Given entries =>
####
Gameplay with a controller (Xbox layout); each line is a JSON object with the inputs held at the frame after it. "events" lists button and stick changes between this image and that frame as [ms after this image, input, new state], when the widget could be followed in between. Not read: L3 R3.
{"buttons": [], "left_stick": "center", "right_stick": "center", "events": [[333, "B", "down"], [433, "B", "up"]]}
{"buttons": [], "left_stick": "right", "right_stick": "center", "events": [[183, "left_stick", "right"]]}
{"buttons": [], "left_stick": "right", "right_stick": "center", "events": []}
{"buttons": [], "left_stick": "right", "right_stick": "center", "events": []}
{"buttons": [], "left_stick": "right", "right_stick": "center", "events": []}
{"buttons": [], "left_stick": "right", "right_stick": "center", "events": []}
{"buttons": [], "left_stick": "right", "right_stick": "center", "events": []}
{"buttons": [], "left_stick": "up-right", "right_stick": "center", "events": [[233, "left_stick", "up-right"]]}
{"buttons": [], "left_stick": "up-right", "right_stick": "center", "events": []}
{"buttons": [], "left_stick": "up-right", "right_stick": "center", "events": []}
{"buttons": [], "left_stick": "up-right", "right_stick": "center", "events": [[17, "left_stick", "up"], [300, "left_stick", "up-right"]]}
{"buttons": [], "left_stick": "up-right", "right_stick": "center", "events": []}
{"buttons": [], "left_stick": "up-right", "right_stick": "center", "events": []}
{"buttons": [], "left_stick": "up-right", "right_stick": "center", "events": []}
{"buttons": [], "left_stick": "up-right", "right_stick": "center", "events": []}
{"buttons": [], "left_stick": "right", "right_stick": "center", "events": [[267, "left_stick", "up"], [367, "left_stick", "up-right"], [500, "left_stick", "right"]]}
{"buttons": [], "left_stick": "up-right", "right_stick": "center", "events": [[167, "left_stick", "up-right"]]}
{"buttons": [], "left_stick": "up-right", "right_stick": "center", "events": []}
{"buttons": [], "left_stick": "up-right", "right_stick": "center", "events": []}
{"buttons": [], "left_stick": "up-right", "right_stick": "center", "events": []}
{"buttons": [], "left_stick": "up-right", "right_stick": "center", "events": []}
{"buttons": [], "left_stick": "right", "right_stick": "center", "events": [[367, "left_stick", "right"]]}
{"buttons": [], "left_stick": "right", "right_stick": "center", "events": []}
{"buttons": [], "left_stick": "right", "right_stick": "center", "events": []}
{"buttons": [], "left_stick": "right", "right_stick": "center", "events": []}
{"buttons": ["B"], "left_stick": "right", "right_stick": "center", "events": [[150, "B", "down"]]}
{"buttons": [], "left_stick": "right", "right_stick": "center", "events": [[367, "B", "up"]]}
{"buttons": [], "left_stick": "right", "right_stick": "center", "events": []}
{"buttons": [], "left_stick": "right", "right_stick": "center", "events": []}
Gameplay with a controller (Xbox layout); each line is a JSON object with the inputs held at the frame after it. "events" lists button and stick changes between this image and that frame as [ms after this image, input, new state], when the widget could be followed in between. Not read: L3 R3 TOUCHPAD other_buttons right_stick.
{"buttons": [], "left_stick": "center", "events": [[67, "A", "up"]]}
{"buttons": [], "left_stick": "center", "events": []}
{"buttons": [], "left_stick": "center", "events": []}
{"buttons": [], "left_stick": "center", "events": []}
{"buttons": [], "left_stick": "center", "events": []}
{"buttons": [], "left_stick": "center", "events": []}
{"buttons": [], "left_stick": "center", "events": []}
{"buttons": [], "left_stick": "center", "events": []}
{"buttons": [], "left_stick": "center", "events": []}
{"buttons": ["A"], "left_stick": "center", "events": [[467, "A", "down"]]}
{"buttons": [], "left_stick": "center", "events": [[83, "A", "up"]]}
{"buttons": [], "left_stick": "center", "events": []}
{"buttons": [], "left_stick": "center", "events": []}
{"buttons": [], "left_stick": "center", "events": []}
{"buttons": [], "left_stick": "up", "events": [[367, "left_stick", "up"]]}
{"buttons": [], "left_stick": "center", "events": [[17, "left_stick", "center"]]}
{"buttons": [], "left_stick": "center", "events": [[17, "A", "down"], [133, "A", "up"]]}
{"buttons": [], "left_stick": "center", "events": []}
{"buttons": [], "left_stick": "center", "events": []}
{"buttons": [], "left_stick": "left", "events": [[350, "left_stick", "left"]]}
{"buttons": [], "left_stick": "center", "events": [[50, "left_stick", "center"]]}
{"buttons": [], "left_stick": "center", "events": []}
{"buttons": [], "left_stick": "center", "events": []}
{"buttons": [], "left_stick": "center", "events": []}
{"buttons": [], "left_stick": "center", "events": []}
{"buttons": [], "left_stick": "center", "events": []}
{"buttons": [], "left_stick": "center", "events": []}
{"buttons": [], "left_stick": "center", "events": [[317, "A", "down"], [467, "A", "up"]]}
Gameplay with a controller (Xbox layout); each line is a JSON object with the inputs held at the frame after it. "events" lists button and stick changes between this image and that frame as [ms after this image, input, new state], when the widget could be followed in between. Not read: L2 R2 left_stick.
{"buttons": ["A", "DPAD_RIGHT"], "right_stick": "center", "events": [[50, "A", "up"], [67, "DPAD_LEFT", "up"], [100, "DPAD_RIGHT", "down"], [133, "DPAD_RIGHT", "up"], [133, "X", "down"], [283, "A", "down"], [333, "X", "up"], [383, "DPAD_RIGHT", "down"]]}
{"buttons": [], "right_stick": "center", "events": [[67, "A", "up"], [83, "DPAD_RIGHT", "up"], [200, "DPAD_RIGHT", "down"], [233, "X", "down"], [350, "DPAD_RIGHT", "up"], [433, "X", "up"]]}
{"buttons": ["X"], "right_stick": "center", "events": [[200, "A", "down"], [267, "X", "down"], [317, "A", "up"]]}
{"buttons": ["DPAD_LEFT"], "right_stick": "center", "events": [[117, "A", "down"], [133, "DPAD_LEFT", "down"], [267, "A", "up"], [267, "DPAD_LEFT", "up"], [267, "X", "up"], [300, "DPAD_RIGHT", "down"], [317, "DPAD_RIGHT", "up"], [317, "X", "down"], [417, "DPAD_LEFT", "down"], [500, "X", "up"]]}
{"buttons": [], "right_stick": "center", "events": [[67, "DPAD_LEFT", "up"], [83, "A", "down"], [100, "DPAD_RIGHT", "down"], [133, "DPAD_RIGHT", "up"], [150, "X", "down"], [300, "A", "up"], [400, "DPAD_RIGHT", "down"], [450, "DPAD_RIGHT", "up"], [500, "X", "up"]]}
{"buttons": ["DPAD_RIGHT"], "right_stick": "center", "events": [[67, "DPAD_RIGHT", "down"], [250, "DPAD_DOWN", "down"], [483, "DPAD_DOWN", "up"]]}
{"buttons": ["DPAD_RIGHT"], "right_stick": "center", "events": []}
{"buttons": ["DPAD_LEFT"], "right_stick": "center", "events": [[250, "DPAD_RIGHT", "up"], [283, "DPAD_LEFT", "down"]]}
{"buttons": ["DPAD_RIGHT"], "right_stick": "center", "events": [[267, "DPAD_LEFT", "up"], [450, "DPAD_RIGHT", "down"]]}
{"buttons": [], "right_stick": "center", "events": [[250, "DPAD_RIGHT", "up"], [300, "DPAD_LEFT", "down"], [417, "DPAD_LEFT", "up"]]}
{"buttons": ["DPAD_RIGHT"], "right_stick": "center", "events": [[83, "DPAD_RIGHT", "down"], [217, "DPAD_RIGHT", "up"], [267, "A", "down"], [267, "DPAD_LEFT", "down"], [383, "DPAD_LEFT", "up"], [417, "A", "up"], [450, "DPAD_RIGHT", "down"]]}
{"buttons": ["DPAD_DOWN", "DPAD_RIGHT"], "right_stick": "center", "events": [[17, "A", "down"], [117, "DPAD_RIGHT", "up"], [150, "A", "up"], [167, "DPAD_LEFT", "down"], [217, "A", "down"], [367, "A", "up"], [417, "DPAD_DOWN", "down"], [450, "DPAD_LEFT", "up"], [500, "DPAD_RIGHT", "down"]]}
####
Exercise prompt => Search the records for the word "widget". Copy each line where it appears.

Task output =>
Gameplay with a controller (Xbox layout); each line is a JSON object with the inputs held at the frame after it. "events" lists button and stick changes between this image and that frame as [ms after this image, input, new state], when the widget could be followed in between. Not read: L3 R3.
Gameplay with a controller (Xbox layout); each line is a JSON object with the inputs held at the frame after it. "events" lists button and stick changes between this image and that frame as [ms after this image, input, new state], when the widget could be followed in between. Not read: L3 R3 TOUCHPAD other_buttons right_stick.
Gameplay with a controller (Xbox layout); each line is a JSON object with the inputs held at the frame after it. "events" lists button and stick changes between this image and that frame as [ms after this image, input, new state], when the widget could be followed in between. Not read: L2 R2 left_stick.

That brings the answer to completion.